▶ **Work to complete**
Each line of the listing is to be retyped exactly as given.

▶ **Source material**

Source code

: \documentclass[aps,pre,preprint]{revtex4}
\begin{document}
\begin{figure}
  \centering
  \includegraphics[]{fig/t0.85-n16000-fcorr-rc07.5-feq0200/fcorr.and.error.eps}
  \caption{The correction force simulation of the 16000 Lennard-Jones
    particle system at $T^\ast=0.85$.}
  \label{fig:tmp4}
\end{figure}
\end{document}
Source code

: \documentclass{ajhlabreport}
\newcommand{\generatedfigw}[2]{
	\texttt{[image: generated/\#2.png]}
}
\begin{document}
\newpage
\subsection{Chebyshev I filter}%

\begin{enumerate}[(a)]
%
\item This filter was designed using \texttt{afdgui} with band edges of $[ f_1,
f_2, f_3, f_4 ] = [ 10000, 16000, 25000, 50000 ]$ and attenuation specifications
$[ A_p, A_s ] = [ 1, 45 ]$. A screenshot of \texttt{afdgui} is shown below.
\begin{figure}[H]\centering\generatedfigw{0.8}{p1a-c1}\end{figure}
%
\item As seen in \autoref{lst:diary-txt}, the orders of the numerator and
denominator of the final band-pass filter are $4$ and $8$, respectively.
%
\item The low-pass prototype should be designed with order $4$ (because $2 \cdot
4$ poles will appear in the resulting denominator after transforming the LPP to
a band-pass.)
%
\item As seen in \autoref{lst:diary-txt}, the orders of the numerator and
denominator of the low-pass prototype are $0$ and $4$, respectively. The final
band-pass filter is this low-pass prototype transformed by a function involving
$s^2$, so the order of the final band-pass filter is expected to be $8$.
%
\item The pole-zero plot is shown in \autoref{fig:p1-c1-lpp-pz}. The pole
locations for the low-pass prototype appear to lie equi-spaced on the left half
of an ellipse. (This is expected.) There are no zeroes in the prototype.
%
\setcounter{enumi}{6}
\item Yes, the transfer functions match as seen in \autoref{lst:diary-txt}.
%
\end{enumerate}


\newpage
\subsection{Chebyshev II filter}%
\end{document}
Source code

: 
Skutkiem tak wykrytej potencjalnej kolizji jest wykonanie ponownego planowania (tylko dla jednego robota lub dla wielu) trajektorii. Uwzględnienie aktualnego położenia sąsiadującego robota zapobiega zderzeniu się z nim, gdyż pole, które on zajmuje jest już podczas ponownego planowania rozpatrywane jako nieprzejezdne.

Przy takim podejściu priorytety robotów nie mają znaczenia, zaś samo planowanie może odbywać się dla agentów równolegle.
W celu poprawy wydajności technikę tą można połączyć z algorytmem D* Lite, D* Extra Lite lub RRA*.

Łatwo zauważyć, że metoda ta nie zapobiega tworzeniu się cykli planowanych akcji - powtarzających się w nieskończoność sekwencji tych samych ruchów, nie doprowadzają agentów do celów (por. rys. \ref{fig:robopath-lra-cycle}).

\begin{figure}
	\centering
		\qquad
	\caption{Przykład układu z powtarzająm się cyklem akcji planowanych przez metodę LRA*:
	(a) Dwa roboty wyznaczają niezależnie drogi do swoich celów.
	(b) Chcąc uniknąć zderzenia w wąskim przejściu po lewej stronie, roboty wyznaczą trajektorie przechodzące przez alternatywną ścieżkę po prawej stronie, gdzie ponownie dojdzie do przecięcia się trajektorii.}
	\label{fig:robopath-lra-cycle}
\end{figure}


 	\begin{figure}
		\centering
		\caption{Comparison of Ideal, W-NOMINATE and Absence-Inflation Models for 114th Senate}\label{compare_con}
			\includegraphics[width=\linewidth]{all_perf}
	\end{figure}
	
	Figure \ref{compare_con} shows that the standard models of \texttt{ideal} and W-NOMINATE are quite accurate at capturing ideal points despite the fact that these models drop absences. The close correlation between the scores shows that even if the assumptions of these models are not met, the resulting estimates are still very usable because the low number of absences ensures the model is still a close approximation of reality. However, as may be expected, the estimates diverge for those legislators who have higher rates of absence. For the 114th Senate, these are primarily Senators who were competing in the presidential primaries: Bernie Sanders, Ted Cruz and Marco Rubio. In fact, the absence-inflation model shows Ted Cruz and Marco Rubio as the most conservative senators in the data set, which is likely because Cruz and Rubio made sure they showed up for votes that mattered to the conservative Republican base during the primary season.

▶ **Solution to this problem**
Source code

: \documentclass[aps,pre,preprint]{revtex4}
\begin{document}
\begin{figure}
  \centering
  \includegraphics[]{fig/t0.85-n16000-fcorr-rc07.5-feq0200/fcorr.and.error.eps}
  \caption{The correction force simulation of the 16000 Lennard-Jones
    particle system at $T^\ast=0.85$.}
  \label{fig:tmp4}
\end{figure}
\end{document}
Source code

: \documentclass{ajhlabreport}
\newcommand{\generatedfigw}[2]{
	\texttt{[image: generated/\#2.png]}
}
\begin{document}
\newpage
\subsection{Chebyshev I filter}%

\begin{enumerate}[(a)]
%
\item This filter was designed using \texttt{afdgui} with band edges of $[ f_1,
f_2, f_3, f_4 ] = [ 10000, 16000, 25000, 50000 ]$ and attenuation specifications
$[ A_p, A_s ] = [ 1, 45 ]$. A screenshot of \texttt{afdgui} is shown below.
\begin{figure}[H]\centering\generatedfigw{0.8}{p1a-c1}\end{figure}
%
\item As seen in \autoref{lst:diary-txt}, the orders of the numerator and
denominator of the final band-pass filter are $4$ and $8$, respectively.
%
\item The low-pass prototype should be designed with order $4$ (because $2 \cdot
4$ poles will appear in the resulting denominator after transforming the LPP to
a band-pass.)
%
\item As seen in \autoref{lst:diary-txt}, the orders of the numerator and
denominator of the low-pass prototype are $0$ and $4$, respectively. The final
band-pass filter is this low-pass prototype transformed by a function involving
$s^2$, so the order of the final band-pass filter is expected to be $8$.
%
\item The pole-zero plot is shown in \autoref{fig:p1-c1-lpp-pz}. The pole
locations for the low-pass prototype appear to lie equi-spaced on the left half
of an ellipse. (This is expected.) There are no zeroes in the prototype.
%
\setcounter{enumi}{6}
\item Yes, the transfer functions match as seen in \autoref{lst:diary-txt}.
%
\end{enumerate}


\newpage
\subsection{Chebyshev II filter}%
\end{document}
Source code

: 
Skutkiem tak wykrytej potencjalnej kolizji jest wykonanie ponownego planowania (tylko dla jednego robota lub dla wielu) trajektorii. Uwzględnienie aktualnego położenia sąsiadującego robota zapobiega zderzeniu się z nim, gdyż pole, które on zajmuje jest już podczas ponownego planowania rozpatrywane jako nieprzejezdne.

Przy takim podejściu priorytety robotów nie mają znaczenia, zaś samo planowanie może odbywać się dla agentów równolegle.
W celu poprawy wydajności technikę tą można połączyć z algorytmem D* Lite, D* Extra Lite lub RRA*.

Łatwo zauważyć, że metoda ta nie zapobiega tworzeniu się cykli planowanych akcji - powtarzających się w nieskończoność sekwencji tych samych ruchów, nie doprowadzają agentów do celów (por. rys. \ref{fig:robopath-lra-cycle}).

\begin{figure}
	\centering
		\qquad
	\caption{Przykład układu z powtarzająm się cyklem akcji planowanych przez metodę LRA*:
	(a) Dwa roboty wyznaczają niezależnie drogi do swoich celów.
	(b) Chcąc uniknąć zderzenia w wąskim przejściu po lewej stronie, roboty wyznaczą trajektorie przechodzące przez alternatywną ścieżkę po prawej stronie, gdzie ponownie dojdzie do przecięcia się trajektorii.}
	\label{fig:robopath-lra-cycle}
\end{figure}


 	\begin{figure}
		\centering
		\caption{Comparison of Ideal, W-NOMINATE and Absence-Inflation Models for 114th Senate}\label{compare_con}
			\includegraphics[width=\linewidth]{all_perf}
	\end{figure}
	
	Figure \ref{compare_con} shows that the standard models of \texttt{ideal} and W-NOMINATE are quite accurate at capturing ideal points despite the fact that these models drop absences. The close correlation between the scores shows that even if the assumptions of these models are not met, the resulting estimates are still very usable because the low number of absences ensures the model is still a close approximation of reality. However, as may be expected, the estimates diverge for those legislators who have higher rates of absence. For the 114th Senate, these are primarily Senators who were competing in the presidential primaries: Bernie Sanders, Ted Cruz and Marco Rubio. In fact, the absence-inflation model shows Ted Cruz and Marco Rubio as the most conservative senators in the data set, which is likely because Cruz and Rubio made sure they showed up for votes that mattered to the conservative Republican base during the primary season.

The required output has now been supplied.